ABC227 C - ABC conjectureをC++で解きます。

問題

問題文をAtCoderのページより引用します。

問題文

正の整数Nが与えられます。
A \leq B \leq CかつABC \leq Nであるような正の整数の組(A, B, C)の個数を求めてください。
なお、制約の条件下で答えは2^{63}未満であることが保証されます。

制約

  • 1 \leq N \leq 10^{11}
  • Nは整数である

解答例

工夫した全探索で解く

正の整数の組(A, B, C)を全探索して個数を数え上げることを考えます。
問題文の条件より、3つの数のうち一番小さいAを決め打ちすると、他の2つの数の大きさはA以上になることがわかります。
したがって、Aを決め打ちしたとき、3つの数の積ABCの大きさは必ずA^3以上になります。
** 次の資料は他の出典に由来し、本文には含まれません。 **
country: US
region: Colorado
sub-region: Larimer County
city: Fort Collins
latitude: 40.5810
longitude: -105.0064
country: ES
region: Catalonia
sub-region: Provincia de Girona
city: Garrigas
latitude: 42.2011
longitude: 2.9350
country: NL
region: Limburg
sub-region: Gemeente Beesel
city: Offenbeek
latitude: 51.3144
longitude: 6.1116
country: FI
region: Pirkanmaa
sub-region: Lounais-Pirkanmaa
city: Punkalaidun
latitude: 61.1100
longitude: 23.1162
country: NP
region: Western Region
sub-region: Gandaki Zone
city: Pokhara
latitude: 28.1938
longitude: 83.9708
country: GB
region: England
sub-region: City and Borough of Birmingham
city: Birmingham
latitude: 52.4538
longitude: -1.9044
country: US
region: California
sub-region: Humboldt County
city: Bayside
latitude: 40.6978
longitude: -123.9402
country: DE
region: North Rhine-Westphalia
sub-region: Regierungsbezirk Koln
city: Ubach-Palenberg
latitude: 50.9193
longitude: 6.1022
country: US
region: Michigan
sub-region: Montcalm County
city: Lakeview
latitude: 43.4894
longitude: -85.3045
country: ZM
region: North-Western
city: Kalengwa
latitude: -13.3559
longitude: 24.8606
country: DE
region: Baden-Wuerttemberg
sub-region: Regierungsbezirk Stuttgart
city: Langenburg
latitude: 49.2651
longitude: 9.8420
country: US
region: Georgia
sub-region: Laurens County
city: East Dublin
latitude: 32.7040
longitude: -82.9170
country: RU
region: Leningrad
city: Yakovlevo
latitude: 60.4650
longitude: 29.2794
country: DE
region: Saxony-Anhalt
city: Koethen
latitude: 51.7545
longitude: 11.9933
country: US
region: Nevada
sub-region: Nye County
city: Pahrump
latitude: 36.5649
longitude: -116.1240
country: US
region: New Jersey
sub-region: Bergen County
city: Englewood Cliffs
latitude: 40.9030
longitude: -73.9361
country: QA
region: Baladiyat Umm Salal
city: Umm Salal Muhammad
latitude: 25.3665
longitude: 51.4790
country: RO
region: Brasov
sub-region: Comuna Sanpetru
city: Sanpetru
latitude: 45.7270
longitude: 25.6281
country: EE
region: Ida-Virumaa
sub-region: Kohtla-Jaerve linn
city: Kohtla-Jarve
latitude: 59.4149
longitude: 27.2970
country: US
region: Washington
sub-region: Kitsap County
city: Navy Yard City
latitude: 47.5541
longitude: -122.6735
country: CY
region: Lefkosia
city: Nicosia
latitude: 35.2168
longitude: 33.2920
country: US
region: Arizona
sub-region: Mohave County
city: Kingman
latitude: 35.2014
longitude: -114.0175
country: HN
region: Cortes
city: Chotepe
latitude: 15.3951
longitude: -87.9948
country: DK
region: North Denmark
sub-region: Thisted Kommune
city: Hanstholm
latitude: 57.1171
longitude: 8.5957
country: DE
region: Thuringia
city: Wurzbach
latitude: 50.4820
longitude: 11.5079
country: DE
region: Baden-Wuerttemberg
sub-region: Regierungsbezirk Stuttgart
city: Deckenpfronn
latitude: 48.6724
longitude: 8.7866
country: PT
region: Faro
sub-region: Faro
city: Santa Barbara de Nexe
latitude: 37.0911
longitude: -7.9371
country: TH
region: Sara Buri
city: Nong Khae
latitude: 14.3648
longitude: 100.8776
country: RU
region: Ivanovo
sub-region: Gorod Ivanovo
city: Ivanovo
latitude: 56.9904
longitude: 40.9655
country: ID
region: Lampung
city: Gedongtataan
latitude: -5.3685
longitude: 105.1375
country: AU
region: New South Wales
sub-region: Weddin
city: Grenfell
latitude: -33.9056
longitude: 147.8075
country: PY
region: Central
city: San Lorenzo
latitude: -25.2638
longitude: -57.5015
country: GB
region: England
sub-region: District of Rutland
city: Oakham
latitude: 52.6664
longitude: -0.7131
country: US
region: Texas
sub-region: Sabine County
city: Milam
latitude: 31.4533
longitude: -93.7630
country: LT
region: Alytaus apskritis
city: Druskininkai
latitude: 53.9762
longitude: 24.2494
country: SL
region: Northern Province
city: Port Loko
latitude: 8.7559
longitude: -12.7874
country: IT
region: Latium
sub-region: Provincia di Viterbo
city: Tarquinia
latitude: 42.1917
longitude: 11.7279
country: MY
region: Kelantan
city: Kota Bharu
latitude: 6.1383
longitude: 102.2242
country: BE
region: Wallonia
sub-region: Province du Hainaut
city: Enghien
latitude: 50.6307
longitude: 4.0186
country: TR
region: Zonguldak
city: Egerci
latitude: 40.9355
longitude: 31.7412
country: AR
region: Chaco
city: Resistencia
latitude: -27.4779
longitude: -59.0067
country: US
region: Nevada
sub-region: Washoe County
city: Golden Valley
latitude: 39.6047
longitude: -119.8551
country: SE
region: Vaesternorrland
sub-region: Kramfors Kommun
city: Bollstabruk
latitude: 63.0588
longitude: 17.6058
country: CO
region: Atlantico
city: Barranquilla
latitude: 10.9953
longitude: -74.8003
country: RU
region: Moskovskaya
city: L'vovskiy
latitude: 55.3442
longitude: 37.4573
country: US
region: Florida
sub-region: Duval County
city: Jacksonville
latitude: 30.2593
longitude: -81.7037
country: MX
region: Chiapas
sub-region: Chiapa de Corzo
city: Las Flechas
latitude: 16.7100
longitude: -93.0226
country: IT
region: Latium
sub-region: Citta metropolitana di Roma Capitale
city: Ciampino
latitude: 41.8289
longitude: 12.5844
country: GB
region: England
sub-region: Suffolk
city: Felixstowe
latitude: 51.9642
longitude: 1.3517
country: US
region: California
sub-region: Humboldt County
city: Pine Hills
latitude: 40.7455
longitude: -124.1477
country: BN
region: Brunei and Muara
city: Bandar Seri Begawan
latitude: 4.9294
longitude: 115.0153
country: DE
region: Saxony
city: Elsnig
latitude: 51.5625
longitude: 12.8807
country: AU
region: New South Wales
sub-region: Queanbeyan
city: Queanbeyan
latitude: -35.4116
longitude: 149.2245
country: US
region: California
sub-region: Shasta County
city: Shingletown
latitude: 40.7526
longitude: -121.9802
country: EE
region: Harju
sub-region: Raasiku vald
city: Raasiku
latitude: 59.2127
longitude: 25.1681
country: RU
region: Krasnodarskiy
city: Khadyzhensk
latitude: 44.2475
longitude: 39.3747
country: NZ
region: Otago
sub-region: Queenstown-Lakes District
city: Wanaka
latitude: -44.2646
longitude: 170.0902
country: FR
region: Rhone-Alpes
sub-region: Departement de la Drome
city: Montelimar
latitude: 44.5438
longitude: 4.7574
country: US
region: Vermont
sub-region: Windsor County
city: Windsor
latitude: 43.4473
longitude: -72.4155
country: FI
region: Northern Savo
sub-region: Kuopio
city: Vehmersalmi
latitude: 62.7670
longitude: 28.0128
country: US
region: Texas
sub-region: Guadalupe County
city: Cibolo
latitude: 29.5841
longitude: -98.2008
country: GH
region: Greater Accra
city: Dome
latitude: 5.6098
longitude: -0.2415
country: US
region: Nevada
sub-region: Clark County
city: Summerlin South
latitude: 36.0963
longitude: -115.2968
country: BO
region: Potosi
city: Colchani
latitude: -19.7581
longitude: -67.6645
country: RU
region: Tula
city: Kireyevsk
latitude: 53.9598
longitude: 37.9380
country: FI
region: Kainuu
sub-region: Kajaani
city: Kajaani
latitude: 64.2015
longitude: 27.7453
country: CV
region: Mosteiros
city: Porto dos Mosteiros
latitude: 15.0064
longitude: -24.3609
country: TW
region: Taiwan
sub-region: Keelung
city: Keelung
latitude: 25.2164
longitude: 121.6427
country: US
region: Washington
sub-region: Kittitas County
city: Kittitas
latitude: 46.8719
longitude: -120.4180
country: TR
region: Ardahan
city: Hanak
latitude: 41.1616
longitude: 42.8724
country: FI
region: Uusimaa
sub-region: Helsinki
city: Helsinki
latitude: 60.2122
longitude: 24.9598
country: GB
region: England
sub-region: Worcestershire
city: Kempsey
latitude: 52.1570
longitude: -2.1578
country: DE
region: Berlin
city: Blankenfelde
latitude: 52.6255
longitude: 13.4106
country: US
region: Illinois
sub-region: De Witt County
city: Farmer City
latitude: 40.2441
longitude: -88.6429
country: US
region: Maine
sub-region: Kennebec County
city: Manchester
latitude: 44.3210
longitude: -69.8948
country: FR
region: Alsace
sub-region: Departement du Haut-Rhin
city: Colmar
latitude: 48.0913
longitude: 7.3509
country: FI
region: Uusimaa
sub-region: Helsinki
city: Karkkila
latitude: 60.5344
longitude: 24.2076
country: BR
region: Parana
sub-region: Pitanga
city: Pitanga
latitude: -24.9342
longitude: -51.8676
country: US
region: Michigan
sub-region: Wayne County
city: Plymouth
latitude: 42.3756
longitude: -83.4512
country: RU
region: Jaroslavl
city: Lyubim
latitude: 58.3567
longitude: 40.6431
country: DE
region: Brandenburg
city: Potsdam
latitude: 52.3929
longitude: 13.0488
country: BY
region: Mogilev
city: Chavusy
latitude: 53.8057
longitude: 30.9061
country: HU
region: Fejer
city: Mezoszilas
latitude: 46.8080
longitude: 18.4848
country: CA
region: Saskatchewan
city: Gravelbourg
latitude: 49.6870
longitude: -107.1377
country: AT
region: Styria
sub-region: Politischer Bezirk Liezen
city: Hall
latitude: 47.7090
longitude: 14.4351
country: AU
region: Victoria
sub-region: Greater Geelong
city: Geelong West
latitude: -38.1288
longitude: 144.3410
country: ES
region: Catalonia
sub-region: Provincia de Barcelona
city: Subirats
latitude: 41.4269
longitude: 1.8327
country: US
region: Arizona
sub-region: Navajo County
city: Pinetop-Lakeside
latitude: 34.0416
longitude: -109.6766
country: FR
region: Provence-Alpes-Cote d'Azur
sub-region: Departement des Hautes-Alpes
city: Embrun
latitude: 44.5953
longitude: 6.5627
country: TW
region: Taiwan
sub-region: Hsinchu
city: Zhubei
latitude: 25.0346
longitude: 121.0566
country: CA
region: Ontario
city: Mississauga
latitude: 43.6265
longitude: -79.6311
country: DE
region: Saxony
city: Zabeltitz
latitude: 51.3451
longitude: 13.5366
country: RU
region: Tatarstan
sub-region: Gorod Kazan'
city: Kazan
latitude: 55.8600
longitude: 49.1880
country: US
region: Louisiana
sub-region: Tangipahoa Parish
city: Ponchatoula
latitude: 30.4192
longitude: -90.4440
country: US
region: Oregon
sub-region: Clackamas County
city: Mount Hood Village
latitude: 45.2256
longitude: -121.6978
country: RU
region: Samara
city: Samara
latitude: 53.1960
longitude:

このことから、3つの数の積ABCN以下になるような組み合わせを全探索したいわけですが、Aを決め打ちしたとき、すでにN < A^3となってしまうようなAは探索しなくてもよいことになります。
これでAの探索範囲を1 \leq A \leq \sqrt[3]{N}と決めることができました。

次にBの探索範囲を決めます。Aの値が決定されているとき、Bの値はA以上を取ります。また、Bの値が決まったときCが取れる値はB以上です。
したがって、Bが取れる値の範囲はA^3 \leq A \times B^2 \leq N、すなわちA \leq B \leq \sqrt{\frac{N}{A}}となります。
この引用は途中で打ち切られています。